Pero, de repente, se oye un fuerte golpe, y una lluvia de polvo, arena y astillas cae del techo. La avecilla pía asustada y echa a volar a toda prisa. El golpe lo ha pegado Zuleijá con un tablón largo y recio que yace en los raíles de la puerta y que sirve de guía cuando ésta se abre. A continuación acompaña a la avecilla con la vista, devuelve el tablón a su sitio y se frota las manos.

Al grito de «¿Qué demonios haces, tártara idiota?», Gorelov baja de las literas, decepcionado. ¡Su almuerzo acaba de salir volando!
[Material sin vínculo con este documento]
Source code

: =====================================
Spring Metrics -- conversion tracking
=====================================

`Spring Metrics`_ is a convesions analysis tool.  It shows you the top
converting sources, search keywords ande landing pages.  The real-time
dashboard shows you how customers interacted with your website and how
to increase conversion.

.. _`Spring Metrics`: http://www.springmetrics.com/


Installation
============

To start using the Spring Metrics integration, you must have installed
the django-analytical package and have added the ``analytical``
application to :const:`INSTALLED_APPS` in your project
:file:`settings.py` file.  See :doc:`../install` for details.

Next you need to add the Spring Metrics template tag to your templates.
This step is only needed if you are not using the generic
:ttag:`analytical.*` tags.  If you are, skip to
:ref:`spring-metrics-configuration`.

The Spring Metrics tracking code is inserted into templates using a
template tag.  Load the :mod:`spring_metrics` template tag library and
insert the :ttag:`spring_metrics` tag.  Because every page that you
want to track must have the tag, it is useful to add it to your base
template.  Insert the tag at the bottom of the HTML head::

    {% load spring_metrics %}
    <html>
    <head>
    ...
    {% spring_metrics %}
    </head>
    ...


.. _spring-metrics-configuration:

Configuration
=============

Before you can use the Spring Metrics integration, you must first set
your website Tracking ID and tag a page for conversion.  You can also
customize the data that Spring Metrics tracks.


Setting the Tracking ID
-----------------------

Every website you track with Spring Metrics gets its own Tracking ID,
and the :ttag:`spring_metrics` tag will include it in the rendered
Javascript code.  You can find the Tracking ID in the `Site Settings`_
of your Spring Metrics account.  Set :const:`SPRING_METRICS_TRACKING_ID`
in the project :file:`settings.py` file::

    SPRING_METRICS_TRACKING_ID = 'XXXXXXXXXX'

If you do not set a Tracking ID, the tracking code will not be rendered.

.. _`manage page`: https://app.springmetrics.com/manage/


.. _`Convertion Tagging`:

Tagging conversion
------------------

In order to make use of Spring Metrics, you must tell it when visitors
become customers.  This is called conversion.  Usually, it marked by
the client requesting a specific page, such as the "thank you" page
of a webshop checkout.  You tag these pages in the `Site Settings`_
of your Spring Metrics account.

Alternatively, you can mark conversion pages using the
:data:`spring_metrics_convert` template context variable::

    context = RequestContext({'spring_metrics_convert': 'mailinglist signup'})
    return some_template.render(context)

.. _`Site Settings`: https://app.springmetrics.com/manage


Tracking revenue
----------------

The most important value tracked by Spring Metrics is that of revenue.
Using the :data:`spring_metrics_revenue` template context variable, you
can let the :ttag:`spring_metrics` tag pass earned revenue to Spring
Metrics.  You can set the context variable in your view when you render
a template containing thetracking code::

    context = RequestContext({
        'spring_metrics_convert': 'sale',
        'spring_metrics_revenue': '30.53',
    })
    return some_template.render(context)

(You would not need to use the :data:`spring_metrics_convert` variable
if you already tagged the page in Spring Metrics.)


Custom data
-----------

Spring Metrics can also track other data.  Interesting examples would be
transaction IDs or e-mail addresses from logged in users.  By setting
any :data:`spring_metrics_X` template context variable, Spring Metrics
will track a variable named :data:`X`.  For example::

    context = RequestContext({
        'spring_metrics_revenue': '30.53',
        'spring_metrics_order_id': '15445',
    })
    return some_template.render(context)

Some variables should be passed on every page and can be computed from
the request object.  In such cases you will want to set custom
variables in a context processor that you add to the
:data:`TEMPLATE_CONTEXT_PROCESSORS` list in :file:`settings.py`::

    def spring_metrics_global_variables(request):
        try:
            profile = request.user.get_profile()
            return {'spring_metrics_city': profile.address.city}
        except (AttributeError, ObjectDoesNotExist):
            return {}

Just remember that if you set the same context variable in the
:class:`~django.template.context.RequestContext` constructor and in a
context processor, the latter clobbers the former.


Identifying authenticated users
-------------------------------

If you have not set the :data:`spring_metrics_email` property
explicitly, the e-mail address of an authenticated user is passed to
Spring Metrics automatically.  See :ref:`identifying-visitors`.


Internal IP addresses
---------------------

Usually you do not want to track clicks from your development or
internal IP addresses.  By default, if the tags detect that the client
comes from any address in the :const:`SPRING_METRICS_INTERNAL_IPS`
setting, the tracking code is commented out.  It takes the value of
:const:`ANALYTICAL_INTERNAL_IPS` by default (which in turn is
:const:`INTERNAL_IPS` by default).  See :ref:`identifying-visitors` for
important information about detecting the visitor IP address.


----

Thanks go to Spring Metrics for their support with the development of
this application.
Ikónikov mira a Zuleijá con interés, probablemente por primera vez en todo el viaje.

—Si pierde el nido, no pondrá huevos, porque se pasará todo el verano buscándolo —se explica ella brevemente.

Después regresa a su puesto en lo alto de la litera. Entonces se percata de que el fuerte golpe ha levantado un tablón del techo, dejando una estrecha hendidura que permite ver una franja de cielo. Magnífico. Así no estará todo el tiempo mirando por la ventanilla.

Esta tarde el convoy se pondrá en movimiento. En la noche, cuando cruce la cordillera de los Urales, Zuleijá mirará a las estrellas que aparecerán y desaparecerán en la grieta abierta en el techo y preguntará: «¿Cuánto queda de viaje, Alá, cuánto más?». Y el traqueteo de las ruedas le responderá como un eco: «¡Más, más, más!». «¿Y adónde nos lleva?». Y las ruedas, de nuevo, dirán: «¡Allá, allá, allá!».